Chapitre 8 – Apprendre à durer
L’entrée dans l’âge adulte ne se fait pas en un jour. Pour Louis, elle a commencé dans les couloirs d’un salon de coiffure et dans le regard de ses premières clientes. Il était jeune, gauche, mais il apprenait vite. Pas seulement à manier les ciseaux, mais à dialoguer, à écouter, à comprendre les besoins des autres. C’est fou comme la confiance peut pousser quand on vous la donne.
L’apprenti devenu indispensable
Le salon lui avait offert un toit : un petit deux-pièces à l’étage. Le confort était sommaire, mais fonctionnel. Son patron, bien plus désorganisé que lui, s’est vite reposé sur ses épaules. Il le laissait gérer les rendez-vous, les visites à l’hôpital. Il savait que Louis faisait entrer un peu d’argent en plus, discrètement, honnêtement. Et pendant ce temps, Louis se construisait un avenir, francs par francs.
Il a commencé à économiser. Pour la première fois, il envisageait l’idée de rester quelque part. D’avoir une routine. De faire les courses chez les mêmes commerçants. Il se souvenait de Francine, la patronne d’une friterie du quartier, où il allait chercher son repas du midi avec ses pourboires. Et certaines clientes bienveillantes lui apportaient parfois un repas pour le soir. C’était simple, mais c’était humain. Et il se faisait enfin appeler par son prénom.
Benji, l’ancrage vivant
Benji était toujours là. Fidèle. Même quand les relations humaines s’effritaient, lui ne changeait pas. Il attendait chaque soir, posé dans un coin, les oreilles dressées dès que la porte s’ouvrait. Ce chien, c’était sa famille, son lien, son ancre. Il l’a vu pleurer, douter, rire aussi. Il comprenait tout, sans un mot.
Nouveaux visages, vérités intérieures
Durant cette période, Louis a croisé des personnes marquantes. Des collègues, des clientes âgées, des jeunes en errance comme lui. Il commençait à créer un cercle. Pas une famille, mais un réseau. Il ne demandait pas grand-chose : un sourire, un conseil, une écoute. Et parfois, il en recevait plus qu’il n’aurait osé espérer.
C’est aussi à cette période qu’il s’est confronté à lui-même. Ce qu’il ne disait pas encore, c’est qu’il était attiré par les garçons. Ce n’était pas clair, ni assumé. Il avait tenté d’en parler à sa marraine vers ses 16 ans. Mauvais timing, mauvaise réception. Depuis, il avait tout enfoui. Mais les regards dans le bus, certains copains d’école ou de quartier, tout cela le troublait. Ce n’était pas juste de la curiosité. C’était une vérité qui demandait à sortir.

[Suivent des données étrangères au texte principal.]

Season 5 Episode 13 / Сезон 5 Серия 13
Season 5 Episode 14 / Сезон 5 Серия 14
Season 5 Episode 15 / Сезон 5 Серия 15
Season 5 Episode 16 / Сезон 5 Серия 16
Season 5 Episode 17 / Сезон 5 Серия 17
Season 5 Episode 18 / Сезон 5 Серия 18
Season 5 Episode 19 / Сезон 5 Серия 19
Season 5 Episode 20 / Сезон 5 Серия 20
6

Un jour, son patron lui a proposé de sortir en ville, rue de la Casquette, au bar L’Amigo. Il était tard, ou tôt plutôt, quand un jeune blond est entré. Et là, Louis a su. Il n’y avait plus de doute. Son cœur s’est ouvert, et avec lui un monde entier. C’était un premier flirt, une première étincelle, une première liberté intérieure. Il venait de s’autoriser à être.
C’est aussi ce soir-là que son ami Hani a rencontré Jacqueline, une femme plus âgée qui travaillait dans une boulangerie. Une rencontre anodine en apparence… qui allait changer sa vie.
Le grand saut
Quelques semaines plus tard, Jacqueline lui a annoncé que ses patrons connaissaient quelqu’un qui vendait une petite boulangerie à Ans. Un dépôt de pain, pas une vraie boulangerie. Mais à l’époque, les systèmes comme Point Chaud n’existaient pas encore.

Louis avait à peine 18 ans et quelques mois. Mais il s’est lancé. Indépendant. Patron. Responsable. Il a utilisé ses maigres économies pour payer la première mensualité. Il ne savait pas dans quoi il mettait les pieds. Mais il savait qu’il était prêt à apprendre.
Il a tout pris en main. L’ouverture à l’aube. Les commandes. Le contact avec la clientèle. Il était à mille lieues de l’ado perdu d’il y a quelques mois. Et pourtant, tout restait fragile. Mais c’était lui. C’était sa vie.
Premiers projets, premiers rêves
C’est à ce moment-là que ses rêves ont changé d’échelle. Il ne voulait plus seulement s’en sortir. Il voulait réussir. Il se surprenait à imaginer une deuxième boulangerie, une vitrine plus moderne, des produits artisanaux… Il dessinait des idées sur des feuilles volantes. Il prenait des photos avant/après. Il observait tout. Il s’inspirait.
Il essayait de voir plus loin que le bout de la semaine.
Et pour la première fois, il s’en sentait capable.